Orders for a Stiff Drink Could Now Include a Glass of Wine
It’s been widely reported that the pot smoked by today’s youth is more powerful than what their parents may have inhaled, with the levels tripling. Now we’re learning that the same thing has been happening to wine.
The alcoholic content of wine has risen from around 13 percent to above 17 percent. The reason for the upward creep is public demand for fruitier tasting wines. But do wine lovers who enjoy rich flavor have to settle for higher alcohol content?
Culture is full of fashion trends. At the moment demand is high for wines with dark color and a bright fruit taste. So called New World wines are very much in fashion. So much so that European winemakers are starting to produce vintages with a darker appearance and fruitier bouquet. Old World wines have traditionally been lighter in color and taste and definitely lower in alcoholic content.
To satisfy new tastes grapes must hang longer on the vine, which leads to higher sugar content. Yeast is used to ferment those sugars, so higher sugar content tends to equal higher alcohol content. But perhaps this won’t last.
Spanish and Australian scientists have discovered a wild yeast that could be used to ferment grape juice sugars and still produce a lower-alcohol concentration. If vintners could use grapes for color and taste, but alter the fermentation to control alcohol content, it could be a welcome achievement for everyone. Wine lovers could still enjoy a deep fruit flavor but wouldn’t have to settle for alcohol content that resembles that of whisky.

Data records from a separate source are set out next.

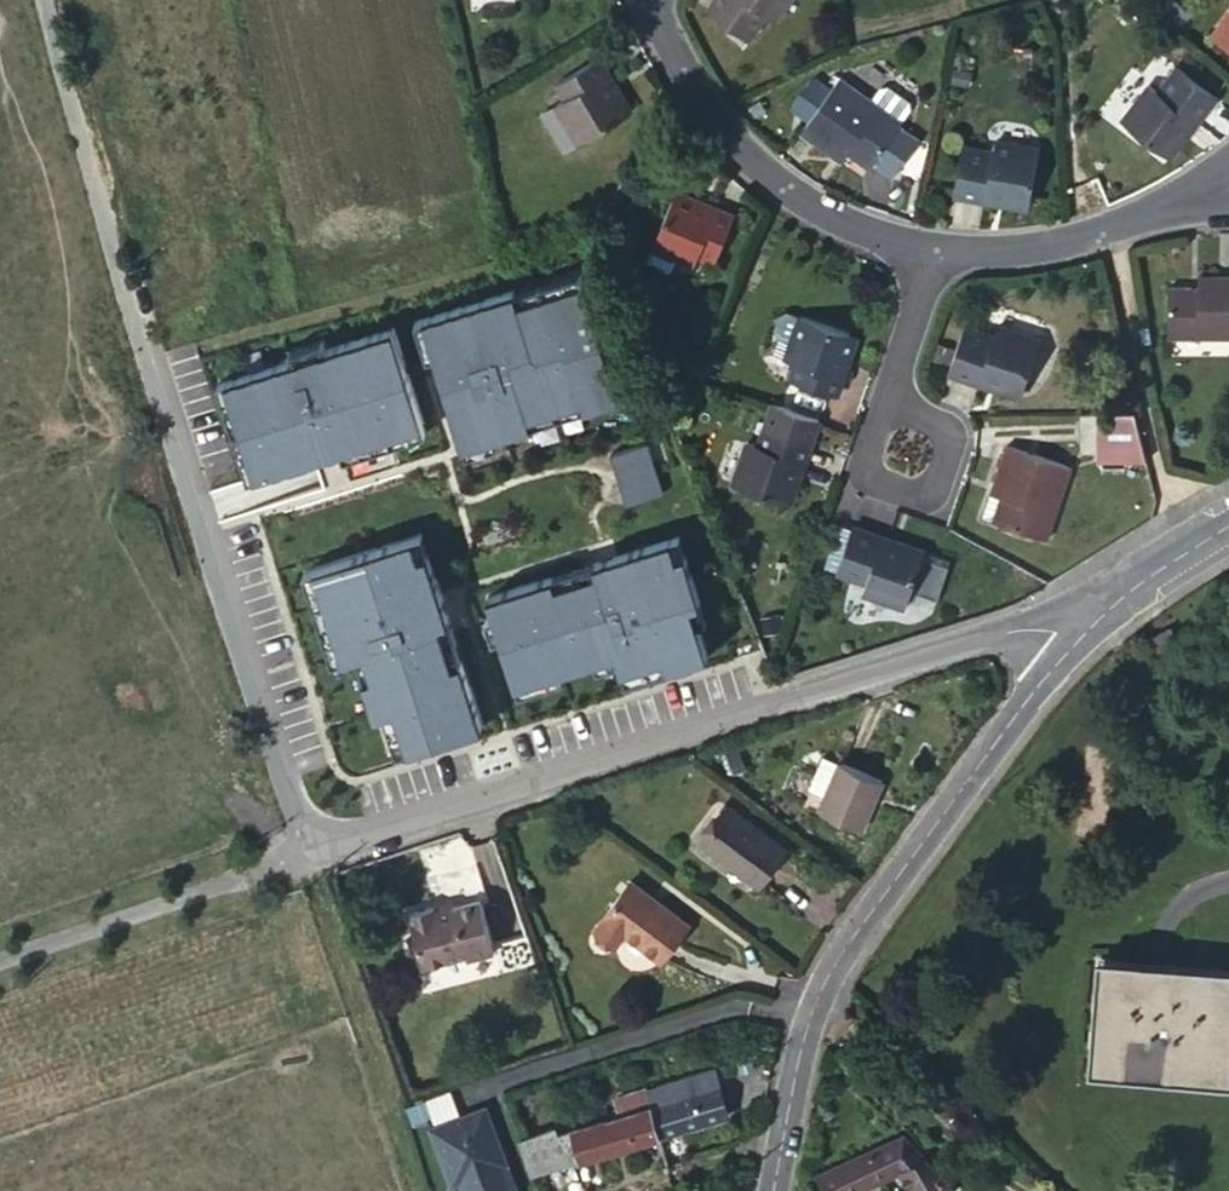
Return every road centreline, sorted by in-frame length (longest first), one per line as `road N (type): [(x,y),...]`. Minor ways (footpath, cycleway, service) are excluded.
road 1 (unclassified): [(1077,639),(1033,628),(983,639),(301,854),(50,0)]
road 2 (residential): [(776,1190),(803,1046),(828,975),(1077,639)]
road 3 (residential): [(658,0),(685,74),(728,140),(814,215),(891,242),(928,246)]
road 4 (residential): [(928,246),(1046,240),(1198,191)]
road 5 (residential): [(882,394),(862,476),(912,496),(938,486),(951,467),(952,431),(926,412)]
road 6 (residential): [(1077,639),(1151,564),(1228,517)]
road 7 (residential): [(928,246),(882,394)]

After all, a glass or two of wine with a meal was once viewed as a pleasant accompaniment. Stiff wines tend to steal the whole show, and make functioning after mealtime more of a challenge. A number of wine drinkers don’t think getting drunk on wine is pleasurable, not to mention that higher alcohol wines are also higher in calories.
Restaurants have started to suggest labels with less than 15 percent alcohol content as more suitable mealtime choices as delicately flavored wine will not overpower food. Meanwhile, scientists are hard at work testing the new yeast to see if the palates of those who favor stronger-flavored wines can be spared the unwanted high alcohol content.